## Exercise aim
Rewrite the data below, putting "sample entry" in place of every "pattern entry" and changing nothing else. Leave the pictures out.

(Dataset items)
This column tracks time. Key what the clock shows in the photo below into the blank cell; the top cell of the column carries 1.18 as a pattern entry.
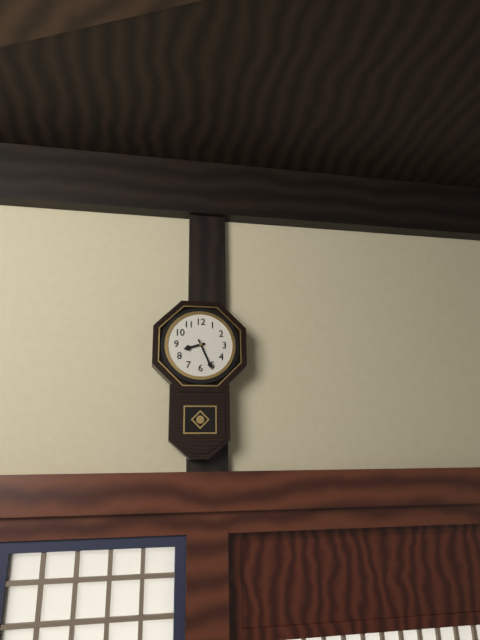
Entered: 8.26
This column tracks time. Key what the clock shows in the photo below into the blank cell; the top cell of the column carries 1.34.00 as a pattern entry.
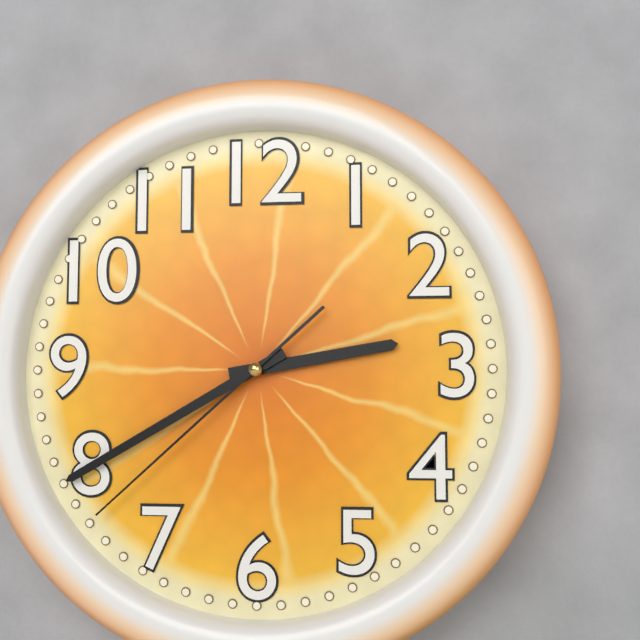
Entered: 2.40.38
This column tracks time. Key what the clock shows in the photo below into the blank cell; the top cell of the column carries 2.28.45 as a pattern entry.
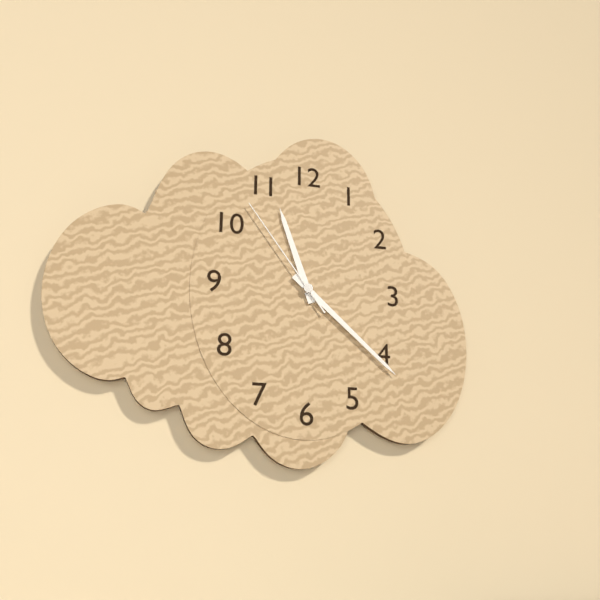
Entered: 11.22.54
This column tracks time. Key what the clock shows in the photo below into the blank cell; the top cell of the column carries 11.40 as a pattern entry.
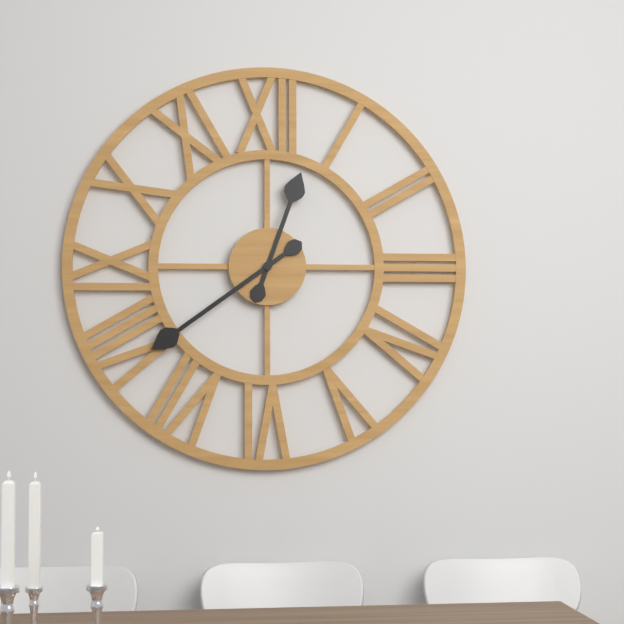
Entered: 12.39
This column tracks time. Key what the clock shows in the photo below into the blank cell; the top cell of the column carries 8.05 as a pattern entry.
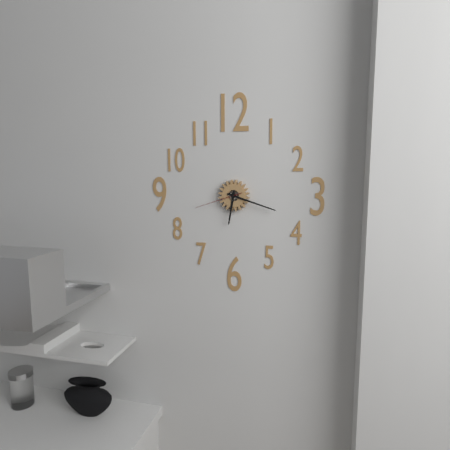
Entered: 6.18
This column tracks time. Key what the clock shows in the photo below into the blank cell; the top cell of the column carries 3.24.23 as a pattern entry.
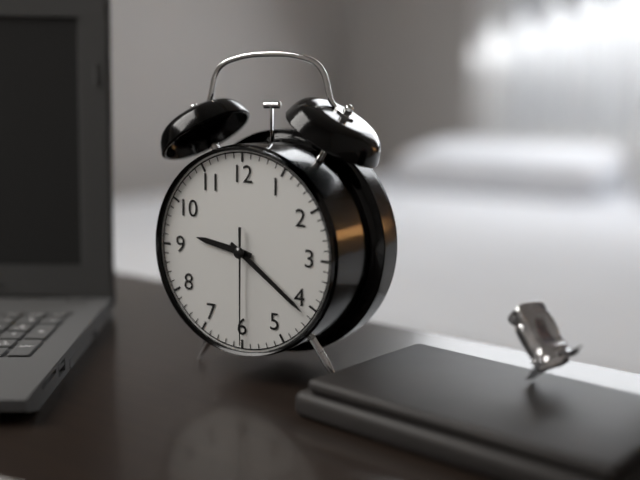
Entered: 9.21.30
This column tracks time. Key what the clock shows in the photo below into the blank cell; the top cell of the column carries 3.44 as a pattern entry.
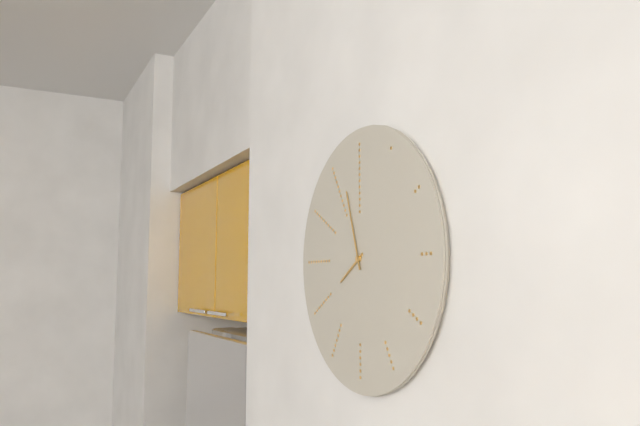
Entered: 7.57
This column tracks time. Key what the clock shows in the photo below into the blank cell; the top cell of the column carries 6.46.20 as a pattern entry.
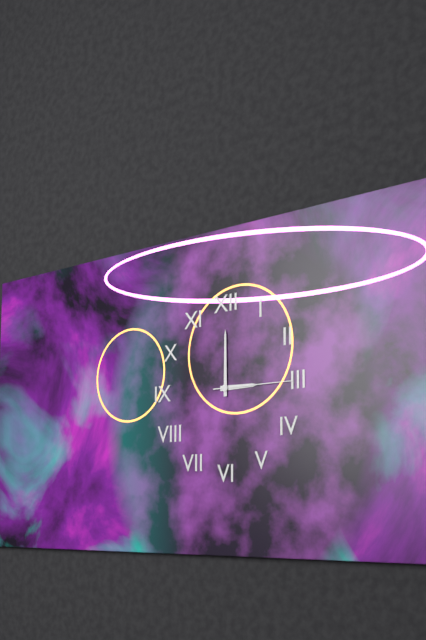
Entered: 3.00.15
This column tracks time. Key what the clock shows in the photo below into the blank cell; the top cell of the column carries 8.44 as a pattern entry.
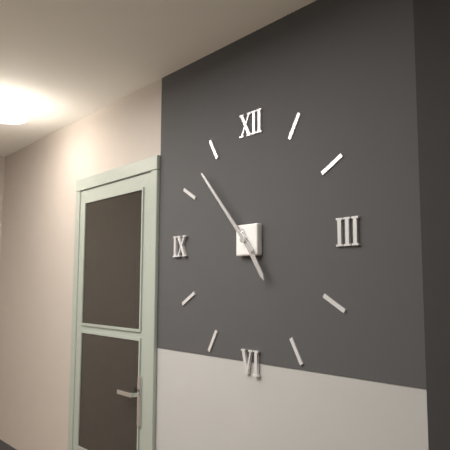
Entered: 4.53
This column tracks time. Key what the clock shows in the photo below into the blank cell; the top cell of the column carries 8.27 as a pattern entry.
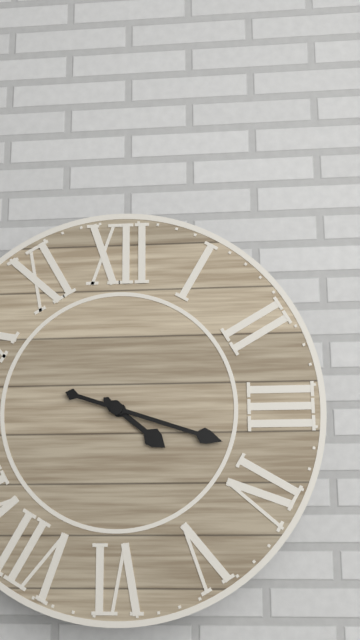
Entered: 4.18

## Written response
This column tracks time. Key what the clock shows in the photo below into the blank cell; the top cell of the column carries 1.18 as a sample entry.
Entered: 8.26
This column tracks time. Key what the clock shows in the photo below into the blank cell; the top cell of the column carries 1.34.00 as a sample entry.
Entered: 2.40.38
This column tracks time. Key what the clock shows in the photo below into the blank cell; the top cell of the column carries 2.28.45 as a sample entry.
Entered: 11.22.54
This column tracks time. Key what the clock shows in the photo below into the blank cell; the top cell of the column carries 11.40 as a sample entry.
Entered: 12.39
This column tracks time. Key what the clock shows in the photo below into the blank cell; the top cell of the column carries 8.05 as a sample entry.
Entered: 6.18
This column tracks time. Key what the clock shows in the photo below into the blank cell; the top cell of the column carries 3.24.23 as a sample entry.
Entered: 9.21.30
This column tracks time. Key what the clock shows in the photo below into the blank cell; the top cell of the column carries 3.44 as a sample entry.
Entered: 7.57
This column tracks time. Key what the clock shows in the photo below into the blank cell; the top cell of the column carries 6.46.20 as a sample entry.
Entered: 3.00.15
This column tracks time. Key what the clock shows in the photo below into the blank cell; the top cell of the column carries 8.44 as a sample entry.
Entered: 4.53
This column tracks time. Key what the clock shows in the photo below into the blank cell; the top cell of the column carries 8.27 as a sample entry.
Entered: 4.18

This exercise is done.